:: DATA TO USE ::

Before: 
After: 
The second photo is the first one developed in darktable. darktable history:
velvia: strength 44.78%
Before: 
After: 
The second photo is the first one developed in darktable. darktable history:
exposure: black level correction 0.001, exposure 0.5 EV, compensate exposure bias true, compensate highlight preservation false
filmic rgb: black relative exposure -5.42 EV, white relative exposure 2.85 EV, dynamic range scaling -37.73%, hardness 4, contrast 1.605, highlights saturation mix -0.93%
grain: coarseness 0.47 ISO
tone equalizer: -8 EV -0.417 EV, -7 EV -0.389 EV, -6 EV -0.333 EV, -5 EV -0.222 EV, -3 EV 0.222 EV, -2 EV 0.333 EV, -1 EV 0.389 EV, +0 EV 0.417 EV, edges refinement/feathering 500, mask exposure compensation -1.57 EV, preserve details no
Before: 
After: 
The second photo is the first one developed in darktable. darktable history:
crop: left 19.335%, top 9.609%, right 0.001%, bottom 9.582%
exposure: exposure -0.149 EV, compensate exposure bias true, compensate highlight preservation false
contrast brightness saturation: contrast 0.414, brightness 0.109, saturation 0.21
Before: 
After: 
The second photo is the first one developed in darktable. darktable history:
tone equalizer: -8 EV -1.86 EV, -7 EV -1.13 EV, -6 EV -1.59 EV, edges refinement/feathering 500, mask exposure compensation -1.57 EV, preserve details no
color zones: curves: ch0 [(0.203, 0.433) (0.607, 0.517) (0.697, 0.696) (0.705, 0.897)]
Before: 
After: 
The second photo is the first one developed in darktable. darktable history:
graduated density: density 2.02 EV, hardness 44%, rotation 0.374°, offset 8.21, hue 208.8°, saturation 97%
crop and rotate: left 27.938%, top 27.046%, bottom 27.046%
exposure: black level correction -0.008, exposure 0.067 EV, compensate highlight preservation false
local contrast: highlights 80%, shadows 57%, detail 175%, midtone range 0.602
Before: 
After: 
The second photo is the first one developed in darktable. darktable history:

:::

__OBJECTIVE__:
Please update the material from its opening line through the line containing "velvia: strength 44.78%" by replacing "developed" with "processed", leaving everything else unchanged.

__FINAL RESULT__:
Before: 
After: 
The second photo is the first one processed in darktable. darktable history:
velvia: strength 44.78%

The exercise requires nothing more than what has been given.